The act provides municipalities with funding intended to help them recover from the pandemic. The funds can be used to address pandemic-related issues, such as providing premium pay for essential workers, supporting public health programs and relieving economic harm to workers, households, small businesses, affected industries and the public sector.
U.S. Rep. Marjorie Taylor Greene, who represents Catoosa County, spoke publicly against the act when it was first presented and called for a vote to adjourn the House of Representatives in an attempt to delay its final passage, condemning it as "reckless, irresponsible and the wrong thing to do."
"We still have $1 trillion set aside for COVID relief and spending. There is no need to enslave the American people, our children, our grandchildren and our great-grandchildren and generations going forward in more debt," Greene said at the time. "We are at $28 trillion in debt. This Congress is ramming through unbelievable things at a rapid pace. This must be stopped."
Her motion was defeated, and the act passed.
Through its proceeds, Catoosa County will receive a total of $13.1 million to fund pandemic-relief initiatives, such as the one put into place this week.
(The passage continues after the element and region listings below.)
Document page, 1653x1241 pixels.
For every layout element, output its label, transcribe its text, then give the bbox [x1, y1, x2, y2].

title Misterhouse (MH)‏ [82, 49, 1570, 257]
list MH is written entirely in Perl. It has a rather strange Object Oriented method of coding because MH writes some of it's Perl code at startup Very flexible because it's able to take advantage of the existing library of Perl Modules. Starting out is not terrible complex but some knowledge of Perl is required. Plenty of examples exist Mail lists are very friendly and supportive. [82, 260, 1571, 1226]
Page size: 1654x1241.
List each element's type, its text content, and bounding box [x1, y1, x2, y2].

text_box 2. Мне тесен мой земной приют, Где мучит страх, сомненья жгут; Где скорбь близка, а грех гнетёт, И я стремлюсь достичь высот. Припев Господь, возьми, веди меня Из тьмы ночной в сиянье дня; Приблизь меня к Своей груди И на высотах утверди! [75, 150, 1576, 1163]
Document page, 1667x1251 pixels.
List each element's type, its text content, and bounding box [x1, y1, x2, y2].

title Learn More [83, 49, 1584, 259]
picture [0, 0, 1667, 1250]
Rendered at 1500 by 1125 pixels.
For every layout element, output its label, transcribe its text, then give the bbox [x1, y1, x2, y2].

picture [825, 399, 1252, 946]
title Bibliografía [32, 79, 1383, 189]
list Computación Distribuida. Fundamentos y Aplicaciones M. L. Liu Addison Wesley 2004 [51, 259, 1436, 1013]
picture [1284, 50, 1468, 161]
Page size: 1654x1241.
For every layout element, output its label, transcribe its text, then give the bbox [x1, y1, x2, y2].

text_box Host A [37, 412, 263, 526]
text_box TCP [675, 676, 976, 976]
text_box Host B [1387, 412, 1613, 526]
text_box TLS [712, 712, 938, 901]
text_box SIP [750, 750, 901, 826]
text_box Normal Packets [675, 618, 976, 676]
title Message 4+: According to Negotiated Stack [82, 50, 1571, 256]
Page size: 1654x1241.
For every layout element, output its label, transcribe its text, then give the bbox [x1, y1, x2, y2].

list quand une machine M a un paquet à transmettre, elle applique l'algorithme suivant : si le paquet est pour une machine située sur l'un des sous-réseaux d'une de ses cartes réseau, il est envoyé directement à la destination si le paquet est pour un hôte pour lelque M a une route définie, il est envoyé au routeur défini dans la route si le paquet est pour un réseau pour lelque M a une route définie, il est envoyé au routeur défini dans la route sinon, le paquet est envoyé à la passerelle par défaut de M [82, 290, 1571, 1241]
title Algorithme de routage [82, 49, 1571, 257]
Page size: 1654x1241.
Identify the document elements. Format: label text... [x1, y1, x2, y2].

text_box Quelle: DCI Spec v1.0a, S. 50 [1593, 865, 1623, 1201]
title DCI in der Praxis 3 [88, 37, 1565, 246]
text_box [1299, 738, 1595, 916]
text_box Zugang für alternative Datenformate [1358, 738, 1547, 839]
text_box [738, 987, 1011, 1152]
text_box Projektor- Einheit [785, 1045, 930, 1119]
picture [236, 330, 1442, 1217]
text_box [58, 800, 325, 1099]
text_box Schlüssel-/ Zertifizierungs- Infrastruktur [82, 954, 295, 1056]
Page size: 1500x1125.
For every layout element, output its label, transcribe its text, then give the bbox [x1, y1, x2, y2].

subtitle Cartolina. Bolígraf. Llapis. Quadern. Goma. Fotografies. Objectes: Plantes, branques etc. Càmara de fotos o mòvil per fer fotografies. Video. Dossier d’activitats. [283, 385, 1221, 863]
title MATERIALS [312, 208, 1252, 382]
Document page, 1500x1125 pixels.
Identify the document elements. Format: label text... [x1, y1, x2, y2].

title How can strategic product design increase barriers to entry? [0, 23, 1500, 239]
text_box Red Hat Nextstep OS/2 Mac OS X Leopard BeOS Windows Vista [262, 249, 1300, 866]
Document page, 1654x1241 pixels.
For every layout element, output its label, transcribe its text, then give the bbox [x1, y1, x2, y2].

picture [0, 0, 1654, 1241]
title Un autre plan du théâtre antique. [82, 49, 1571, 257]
County Clerk Melissa Hannah said she thinks the incentive program will be a positive thing for the community and she is glad there was money available to put toward it.
"I think it's important to encourage people to get the vaccine so that we can hopefully see the other side of this and protect our families and children in the community," Hannah said. "I'm tired of every day hearing about someone else who has lost a family member or has one who is very sick. We've got to make some changes."
(READ MORE: North Georgia health leaders sign joint letter urging vaccinations)
Vaccines are free statewide for everyone, and identification is not required when getting vaccinated.